Task material:
◆ ◆ ◆ ◆ ◆

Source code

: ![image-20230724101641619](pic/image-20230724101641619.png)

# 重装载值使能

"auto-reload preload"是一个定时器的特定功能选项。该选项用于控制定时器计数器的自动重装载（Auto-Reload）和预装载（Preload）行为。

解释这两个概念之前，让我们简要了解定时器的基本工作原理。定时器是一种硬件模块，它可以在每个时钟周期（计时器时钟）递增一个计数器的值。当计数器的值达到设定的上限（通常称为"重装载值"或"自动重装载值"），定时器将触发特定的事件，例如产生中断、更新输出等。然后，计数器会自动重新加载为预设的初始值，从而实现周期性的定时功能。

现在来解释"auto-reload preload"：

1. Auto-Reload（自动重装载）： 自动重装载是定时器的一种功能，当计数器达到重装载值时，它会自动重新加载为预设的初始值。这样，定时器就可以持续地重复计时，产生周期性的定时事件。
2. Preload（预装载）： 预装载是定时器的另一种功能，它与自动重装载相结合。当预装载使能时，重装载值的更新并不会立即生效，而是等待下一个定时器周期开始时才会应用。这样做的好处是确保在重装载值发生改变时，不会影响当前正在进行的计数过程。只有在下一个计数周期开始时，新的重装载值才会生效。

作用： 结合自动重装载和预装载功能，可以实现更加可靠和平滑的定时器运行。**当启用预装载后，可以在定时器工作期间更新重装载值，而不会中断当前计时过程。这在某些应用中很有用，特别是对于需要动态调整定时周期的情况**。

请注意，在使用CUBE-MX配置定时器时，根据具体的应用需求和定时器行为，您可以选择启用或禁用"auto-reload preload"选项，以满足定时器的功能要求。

◆ ◆ ◆ ◆ ◆

Reproduce the records above exactly as they appear.

Source code

: ![image-20230724101641619](pic/image-20230724101641619.png)

# 重装载值使能

"auto-reload preload"是一个定时器的特定功能选项。该选项用于控制定时器计数器的自动重装载（Auto-Reload）和预装载（Preload）行为。

解释这两个概念之前，让我们简要了解定时器的基本工作原理。定时器是一种硬件模块，它可以在每个时钟周期（计时器时钟）递增一个计数器的值。当计数器的值达到设定的上限（通常称为"重装载值"或"自动重装载值"），定时器将触发特定的事件，例如产生中断、更新输出等。然后，计数器会自动重新加载为预设的初始值，从而实现周期性的定时功能。

现在来解释"auto-reload preload"：

1. Auto-Reload（自动重装载）： 自动重装载是定时器的一种功能，当计数器达到重装载值时，它会自动重新加载为预设的初始值。这样，定时器就可以持续地重复计时，产生周期性的定时事件。
2. Preload（预装载）： 预装载是定时器的另一种功能，它与自动重装载相结合。当预装载使能时，重装载值的更新并不会立即生效，而是等待下一个定时器周期开始时才会应用。这样做的好处是确保在重装载值发生改变时，不会影响当前正在进行的计数过程。只有在下一个计数周期开始时，新的重装载值才会生效。

作用： 结合自动重装载和预装载功能，可以实现更加可靠和平滑的定时器运行。**当启用预装载后，可以在定时器工作期间更新重装载值，而不会中断当前计时过程。这在某些应用中很有用，特别是对于需要动态调整定时周期的情况**。

请注意，在使用CUBE-MX配置定时器时，根据具体的应用需求和定时器行为，您可以选择启用或禁用"auto-reload preload"选项，以满足定时器的功能要求。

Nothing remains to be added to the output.